→ Latihan A: Salin kembali semua baris pada catatan persis apa adanya, tanpa menyertakan gambar.

→ Teks Bacaan:
┌────────

Terlepas dari itu semua, usaha-usaha ke arah pembangunan kembali dan peradaban dan akhlak Islamiyah merupakan kewajiban yang tidak terelakkan. Hal yang sangat mendesak untuk segera dilaksanakan adalah mencetak “Generasi Rabbani” yang mampu mengemban amanahyang sangat besar ini. Selaku “Generasi Rabbani” ia harus memiliki syakhsiyyah Rabbaniyyah (kepribadian Rabbani) karena hanya syakhsiyyah Rabbaniyyah ia akan mampu mengembalikan kejayaan umat dan menegakkan ’izzah Islam. Prototypenya dalam tarikh Islam bertebaran, mulai dari Anbiyaa’, para shahabat Rasulullah dan tabi’in sampai para ulama salafus shaalih.

Secara mujmal (global mereka baru disebut syakhsiyyah Rabbaniyyah setelah memenuhi tiga khasha’ishuha (kriterianya) yaitu:

 

  1. Al-Islamu Qoo’imun fi Nafsih

 

Islam tegak dalam diri, maksudnya ia harus diimplementasikan oleh para Generasi Rabbani dalam kehidupan sehari-harinya, dengan catatan harus benar, baik secara aqidah maupun syari’ah. Benar dalam aqidah, berarti dalam setiap Generasi Rabbani harus berpegang teguh kepada aqidah Islamiyah yang hanif (QS Al-An’am: 161) tanpa embel-embel paham-paham atau ajaran-ajaran sesat dan menyesatkan ummat.  Benar dalam syar’i, berarti bahwa dalam menjalankan syari’at harus sesuai denagn ketetapan Rasulullah saw tanpa menyertakan atau menyandingkannya dengan fatwa-fatwa yang mengikuti hawa nafsunya, tapi ada kepasrahan dan ketundukan pada aturan Allah dan Rasul-Nya. Allah Ta’ala berfirman:

 

“Hai orang-orang yang beriman, masuklah kamu ke dalam Islam keseluruhan, dan janganlah kamu turut langkah-langkah syaitan. Sesungguhnya syaitan itu musuh yang nyata bagimu.” (Al-Baqarah: 208) Benar secara aqidah dan syari’ah merupakan syarat mutlak, jika salah satunya cacat maka batallah ia.

└────────

→ Latihan B: Sebutkan semua golongan yang menurut teks tentang Generasi Rabbani menjadi prototype syakhsiyyah Rabbaniyyah dalam tarikh Islam.

→ Bahan Latihan:
┌────────

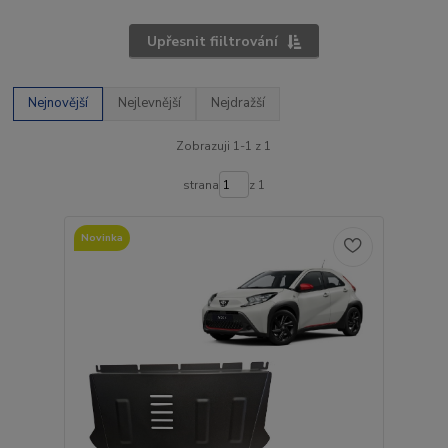
Upřesnit fiiltrování
Nejnovější
Nejlevnější
Nejdražší
Zobrazuji 1-1 z 1
strana
z 1
Novinka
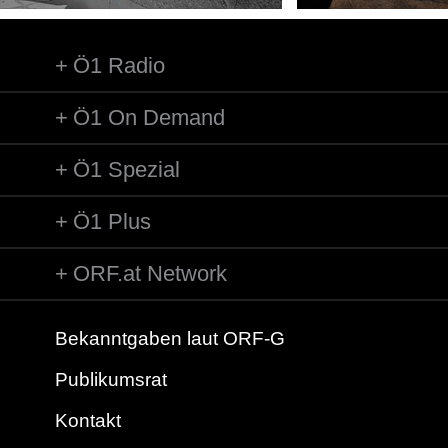
Ö1 Radio
Ö1 On Demand
Ö1 Spezial
Ö1 Plus
ORF.at Network
Bekanntgaben laut ORF-G
Publikumsrat
Kontakt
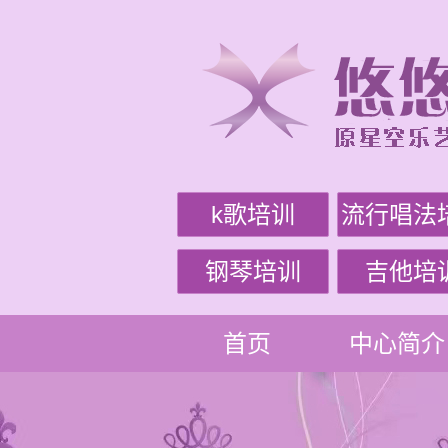
k歌培训
流行唱法
钢琴培训
吉他培
首页
中心简介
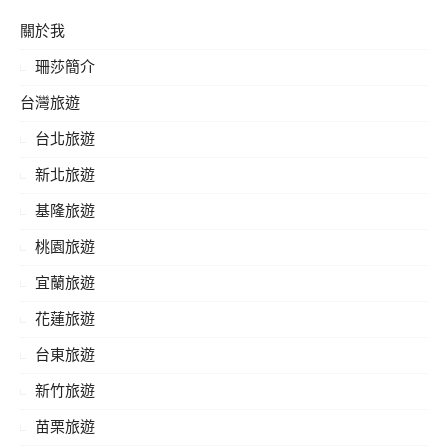
鍵
關於我
字:
珊莎簡介
台灣旅遊
台北旅遊
新北旅遊
基隆旅遊
桃園旅遊
宜蘭旅遊
花蓮旅遊
台東旅遊
新竹旅遊
苗栗旅遊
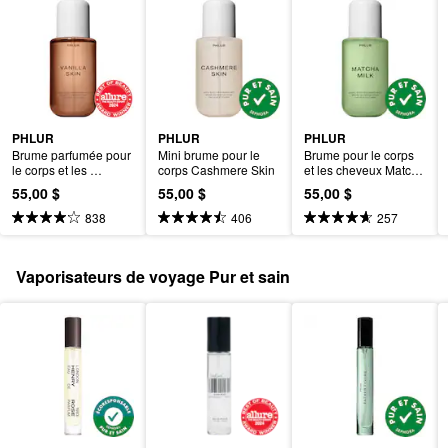
PHLUR
PHLUR
PHLUR
Brume parfumée pour 
Mini brume pour le 
Brume pour le corps 
le corps et les 
corps Cashmere Skin
et les cheveux Matcha 
cheveux Vanilla Skin
Milk
55,00 $
55,00 $
55,00 $
838
406
257
Vaporisateurs de voyage Pur et sain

└────────

→ Kotak Jawaban A:
Upřesnit fiiltrování
Nejnovější
Nejlevnější
Nejdražší
Zobrazuji 1-1 z 1
strana
z 1
Novinka
Ö1 Radio
Ö1 On Demand
Ö1 Spezial
Ö1 Plus
ORF.at Network
Bekanntgaben laut ORF-G
Publikumsrat
Kontakt
k歌培训
流行唱法
钢琴培训
吉他培
首页
中心简介
鍵
關於我
字:
珊莎簡介
台灣旅遊
台北旅遊
新北旅遊
基隆旅遊
桃園旅遊
宜蘭旅遊
花蓮旅遊
台東旅遊
新竹旅遊
苗栗旅遊
PHLUR
PHLUR
PHLUR
Brume parfumée pour 
Mini brume pour le 
Brume pour le corps 
le corps et les 
corps Cashmere Skin
et les cheveux Matcha 
cheveux Vanilla Skin
Milk
55,00 $
55,00 $
55,00 $
838
406
257
Vaporisateurs de voyage Pur et sain

→ Kotak Jawaban B:
- Anbiyaa'
- para shahabat Rasulullah
- tabi'in
- para ulama salafus shaalih